Abstract
Empathy for pain is a hotspot in the field of empathy research because of its specific cognitive and neural mechanism. Currently, studies of empathy for pain can be classified into two categories based on the body regions receiving the painful stimulus, i.e., empathy for face pain and empathy for body pain, which conveys painful information based on individuals’ faces or body parts, respectively. Although the existing evidence revealed differences between these two kinds of pain empathy regarding the underlying cognitive and neural mechanisms, the current studies tend to confuse these findings. Therefore, we summarized the differences between empathy for face and body pain, mainly regarding the behavioral reactivity tendency, brain activations, and electrophysiological (EEG) signals. These differences probably stem from the fact that the human face contains more emotional information, while other body parts contain more perceptual information. Thus, future studies should identify the distinctions between empathy for face and body pain, to explore further how empathy for face pain is affected by the facial information of others and focus on empathy for face pain in individuals with psychopathological disorders. Furthermore, the specific reasons for these distinctions and their underlying neuromechanisms deserve to be further reviewed.
1 Empathy for pain
Empathy is considered to be the psychological process via which individuals perceive or imagine the emotional states and experience partially the feelings of other people [1]. Empathy for pain is a typical form of empathy, which is defined as the manner in which individuals perceive, estimate, and respond to the suffering of others [2]. Empathy for pain is commonly observed in daily life and has evolutionary meaning for individuals, as it promotes the building of prosocial behaviors and the development of interpersonal relationships.
Because of its specific cognitive and neural mechanism, researchers have paid significant attention to empathy for pain and rendered it a popular topic among the studies of empathy. According to a meta-analysis of functional magnetic resonance imaging (fMRI) studies, brain regions, including the anterior cingulate cortex (ACC), the anterior insula(AI), the amygdala, and several other areas are activated while people observe others in painful scenes [3]. These brain regions, which are considered as the pain matrix, i.e., a nervous system related to the processing of self-pain, are considered to include an emotional component and a sensory component. The emotional component of empathy for pain represents the unpleasant feelings caused by perceiving others’ pain, and the sensory component means the location and the intensity of the reaction to others’ pain [4]. Based on the findings of eventrelated potential (ERP) studies, there are two basic neural-processing stages of empathy for pain in the time domain. The first one is the earlier automatic processing stage (before 380 ms), which reflects the perception of others’ pain and the sharing of others’ feelings. The second one is the later cognitive evaluation stage (after 380 ms), which includes higher evaluations of others’ stations and action preparations [5].

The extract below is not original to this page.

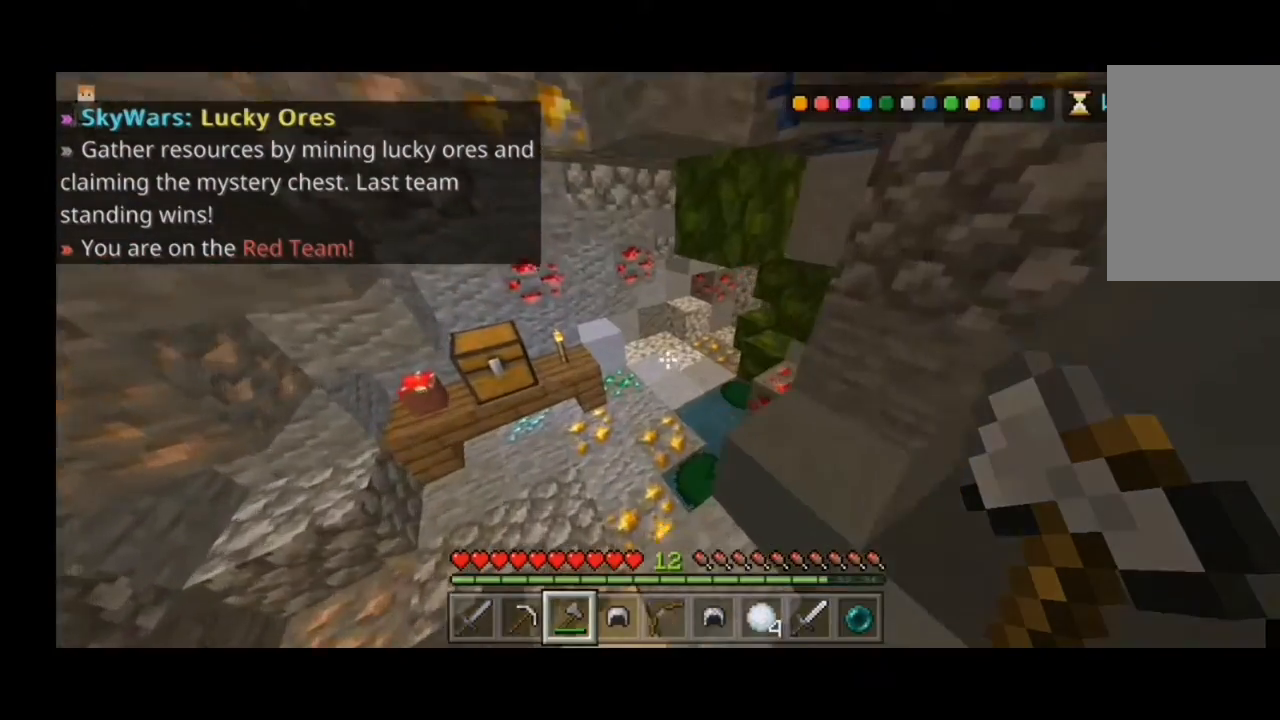
{"keys": ["a"], "mouse": [], "events": [[133, "w", "up"], [300, "a", "down"], [300, "d", "up"]]}
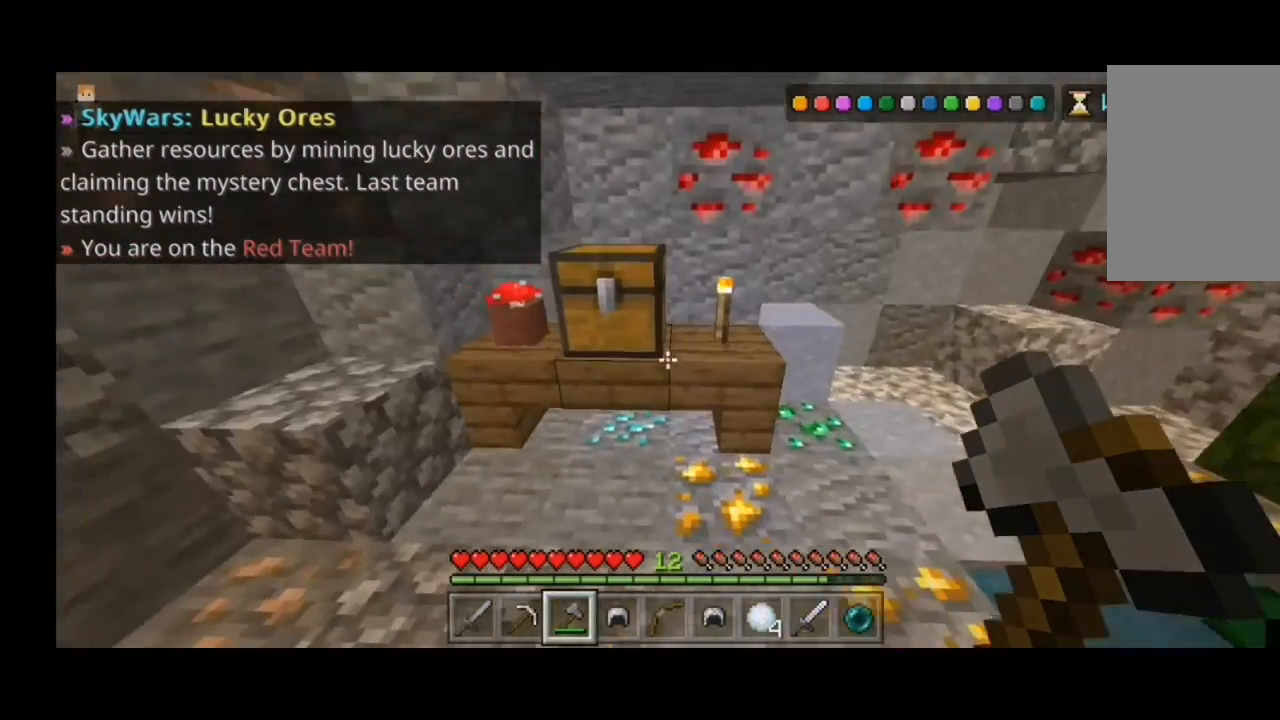
{"keys": [], "mouse": [], "events": [[400, "a", "up"]]}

However, the neural responses to pain empathy processing are affected by multiple factors, such as the experimental paradigms adopted [6] and attention constraints [7]. In addition, these studies are likely to neglect the discrepancies in neural activities caused by the body parts that receive the painful stimulus. In one of our recent studies, we used images showing faces receiving painful stimuli as experimental materials and found that different neural responses were elicited under different attention cues (the subjects’ attention was directed to the pain cues or non-pain cues) [8]; in contrast, there was no such discrepancy when images showing body parts (hands or feet) receiving painful stimuli were used as experimental materials [9]. This suggests that the empathy for pain in the faces or body parts of others may occur via distinct cognitive and neural mechanisms.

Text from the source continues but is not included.